We men are such precise idiots. Especially male Sherlockian chronologists, myself included. So effing wrong.
So, let's talk The Sign of the Four.
Mary Morstan, a woman even Sherlock Holmes admires for her "decided genius" spells the timeframe of the story out for us:
"I received this letter this morning . . ." ("Post-mark London, S.W. Date, July 7" -- this part read by Sherlock Holmes himself.)
"About six years ago -- to be exact, upon the fourth of May, 1882 . . ."
"He disappeared upon the third of December, 1878 -- nearly ten years ago."
And yet, all it takes is one descriptive word from Watson alluding to a foggy night as "a September evening," and a goodly two-thirds of all the men trying to put a date to this case doubt Ms. Morstan and propose September alternatives. Bringing in the weather, grouse, and all sorts of other excuses to nullify a woman's clear statement of fact.
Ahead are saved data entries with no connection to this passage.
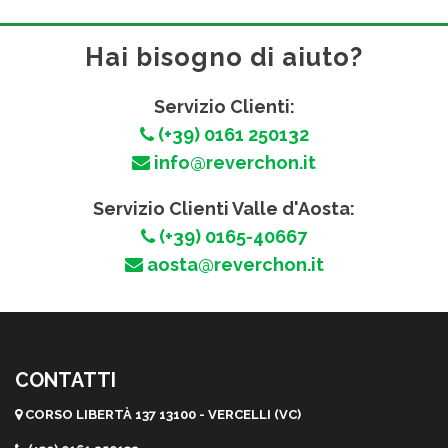
Hai bisogno di aiuto?
Servizio Clienti:
(+39) 0161 250132
info@reverchon.it
Servizio Clienti Valle d'Aosta:
(+39) 0165-40667
aosta@reverchon.it
CONTATTI
CORSO LIBERTÀ 137 13100 - VERCELLI (VC)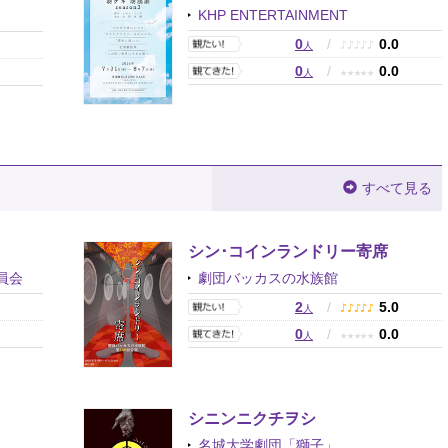
KHP ENTERTAINMENT
0
/
0.0
0
♪
♪
♪
♪
♪
人
0
/
0.0
0
★
★
★
★
★
人
すべて見る
シン･コインランドリー寄席
員会
劇団バッカスの水族館
0
2
/
5.0
♪
♪
♪
♪
♪
人
0
0
/
0.0
★
★
★
★
★
人
シニンニクチヲシ
名城大学劇団「獅子」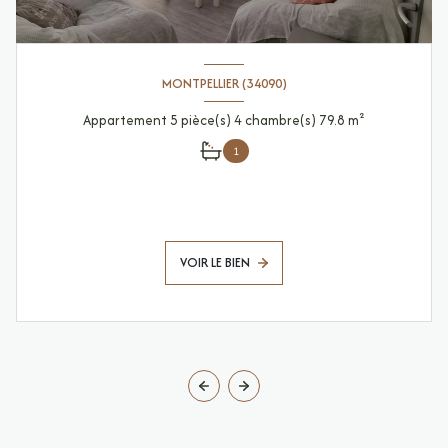
MONTPELLIER (34090)
Appartement 5 pièce(s) 4 chambre(s) 79.8 m²
1
VOIR LE BIEN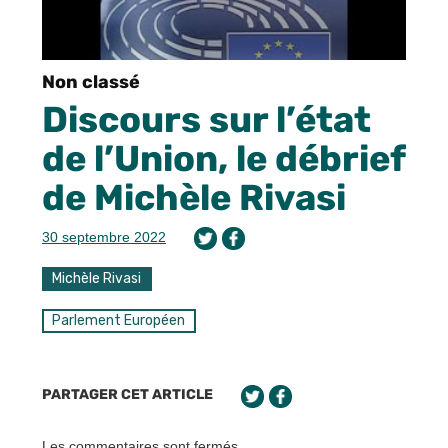
Non classé
Discours sur l’état
de l’Union, le débrief
de Michèle Rivasi
30 septembre 2022
Michèle Rivasi
Parlement Européen
PARTAGER CET ARTICLE
Les commentaires sont fermés.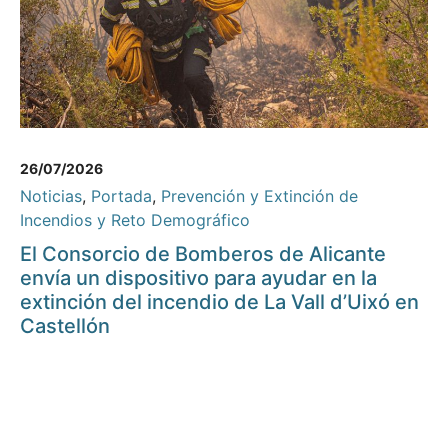
26/07/2026
Noticias
,
Portada
,
Prevención y Extinción de
Incendios y Reto Demográfico
El Consorcio de Bomberos de Alicante
envía un dispositivo para ayudar en la
extinción del incendio de La Vall d’Uixó en
Castellón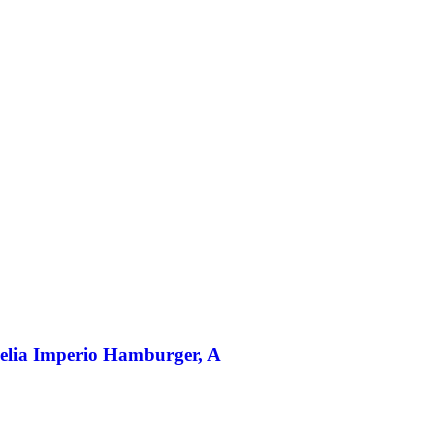
elia Imperio Hamburger, A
Ironically, this Sherlockian chronological patriarchy does believe Mary enough to keep the case in 1888, at which point, 75% of them start making a fool of Watson just to satisfy their biases when it comes to the next story, "A Scandal in Bohemia," which, Watson states with equal plainness, occurred March 20, 1888.
Why? Because Watson's monogamous marriage to Mary Morstan is apparently more sacrosanct than the woman herself.
"My marriage had drifted us away from each other," Watson writes of he and Holmes in that March of 1888 period. Watson doesn't mention that wife being Mary Morstan, but he has servants, country walks, and is apparently living well despite not having fully recovered from his war years yet -- side effects, one would suspect of this pre-Morstan bride. But how could he be married in March of 1888 for "Scandal" and a depressed, worthless-feeling bachelor in July of that same year for "Sign?"
Sherlock Holmes, of course.
What happened in March of 1888?
Sherlock Holmes met and was beaten by Irene Adler.
"There was but one woman to him," Watson wrote of her. And in March of 1888, Holmes not only was bested by her, but saw that woman marry a lesser man and leave the country.
John Watson wasn't called to Baker Street for a case in "A Scandal in Bohemia." He stops there to check on Holmes, whom he seems certain has been doing a lot of cocaine lately and spending much time in "drug-created dreams." He is delighted to find Sherlock with a case.
Enter Irene Adler, Holmes gets beaten, she's gone to America . . . and what do we find Watson writing about the after-effects of Holmes losing "the one woman for him" a few months later?
"Three times a day for many months, I had witnessed this performance . . ." Said performance being Holmes injecting himself with either cocaine or morphine -- the latter numbing agent an addition since the drug comments of "A Scandal in Bohemia." Holmes has done nothing but drugs since Irene Adler's departure and Watson has been with him the whole time until the start of The Sign of the Four.
When one allows the dates of "A Scandal in Bohemia" and The Sign of the Four to line up as they truly are and not be biassed by keeping Watson true to one wife or the publication order, one sees a story unfolding of Watson's love for Sherlock Holmes and his care over the self-destructive drug habits destroying an earlier marriage.
Looking back on those events with an open mind makes one realize just how bound the fanboys of earlier generation were by certain prejudices . . . prejudices enshrined by many a latter member of that same male-dominated Sherlockian culture, rather than being questioned.
But the times, they are a'changing. And the dates of Holmes and Watson as well.